母子の密着を切ることが父親の役割であることを前回書きました。生物学的には男性は精子の提供だけでいいわけですから(それさえも冷凍精子バンクのおかげで必要がない)、何によって父親として認めてもらうかが大事になってきます。
仕事の長時間労働によって家族内の父親不在を言われて久しいですが、そのような父親でも存在が認められるのは、給料の運び手としてだけ期待されているわけで、前にも書きましたように、家族メンバー同士が演技をしつつ、お互いの葛藤を避けて、冷たい優しさで家族を維持しようするからで、なぜかと言えば、家がメンバーにとってとりあえず帰る場所、誰にも邪魔されなくて衣食住のついている場所として維持して欲しいからです。それを乱す家父長父より不在の父であってくれればいいのです。
しかし不在の父親は無関心父ですが、一見物分かりがあるような父も、実は叱れない父親です。

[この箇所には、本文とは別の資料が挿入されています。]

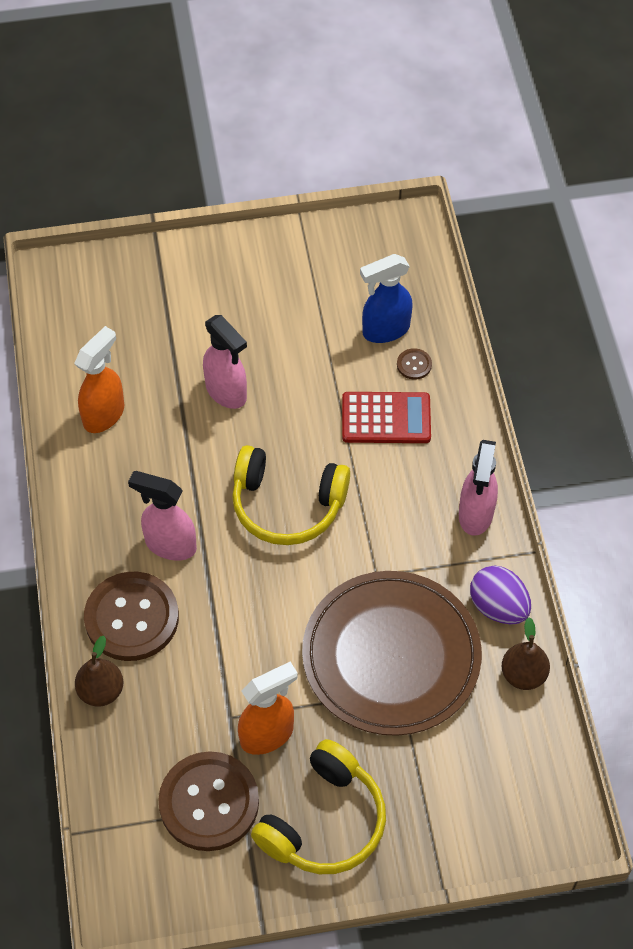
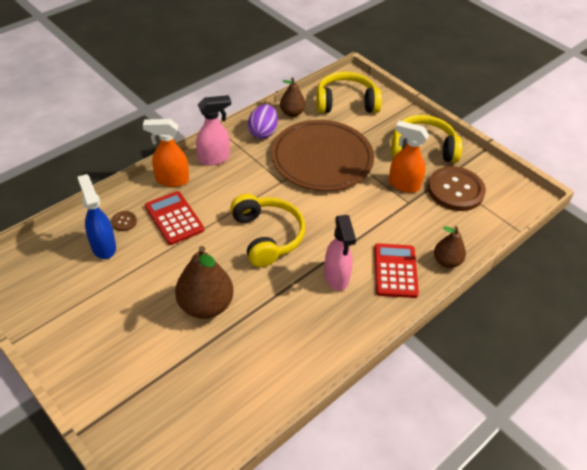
camera: 125 degrees left, 10 degrees down
(104, 414) = (270, 366): orange spray bottle -> orange spray bottle (171, 180)
(132, 618) = (395, 271): brown button -> red calculator
(226, 392) = (205, 305): pink spray bottle -> brown pear
(385, 330) = (103, 246): blue spray bottle -> blue spray bottle turned 150 degrees counterclockwise
(505, 776) = (346, 102): none -> yellow headphones

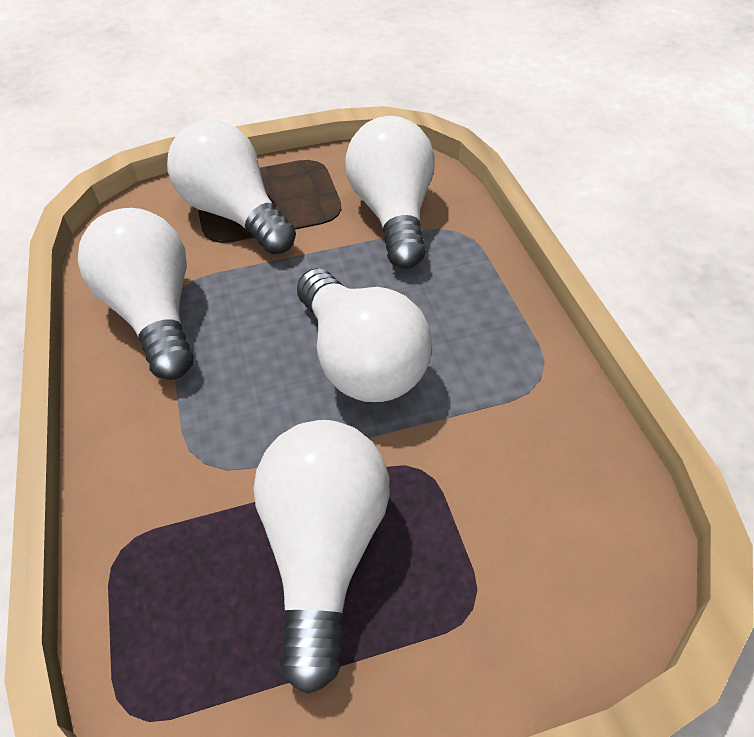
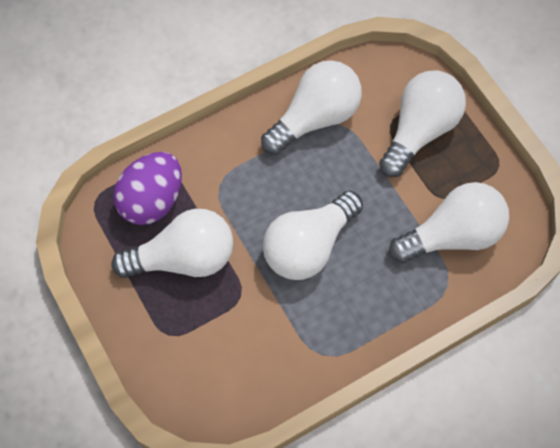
camera: 75 degrees right, 15 degrees up
(183, 586) = (152, 200): none -> purple egg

書いたように父親の役割は、母子の癒着を切ることで、家族に社会のルールの風を入れ、子どもの社会性を育てていくことです。
ですので、友だち父子というのも一見微笑ましく見えますが、それは父子の間に異質なものを入れませんので、癒着する母親の延長でしかありません。
かといって、暴力、説教だけの厳しい父では、子どもは恐怖と反感、屈辱しか感じません。
事実、生きづらさを抱える人(AC)の心の中にある厳しすぎる超自我、罪悪感や、DV男性の暴力はこのような暴力父が内在化されていて、受け継がれていることがが多いのです。
家の中で引かれた掟ルールを破ってくる子どもを全面的受け入れるやさしい父親を通してから、子どもはこの人を父親と認め、その人に従おうとし、それによって社会性が身についていきます(このようなやさしい父のことを「想像的父」(pere imaginaire)といいます)。
このように、妻に安心して子育てが出来る環境を与え、子どもに安心安全感を与えることで、男性は父親として承認されるわけです。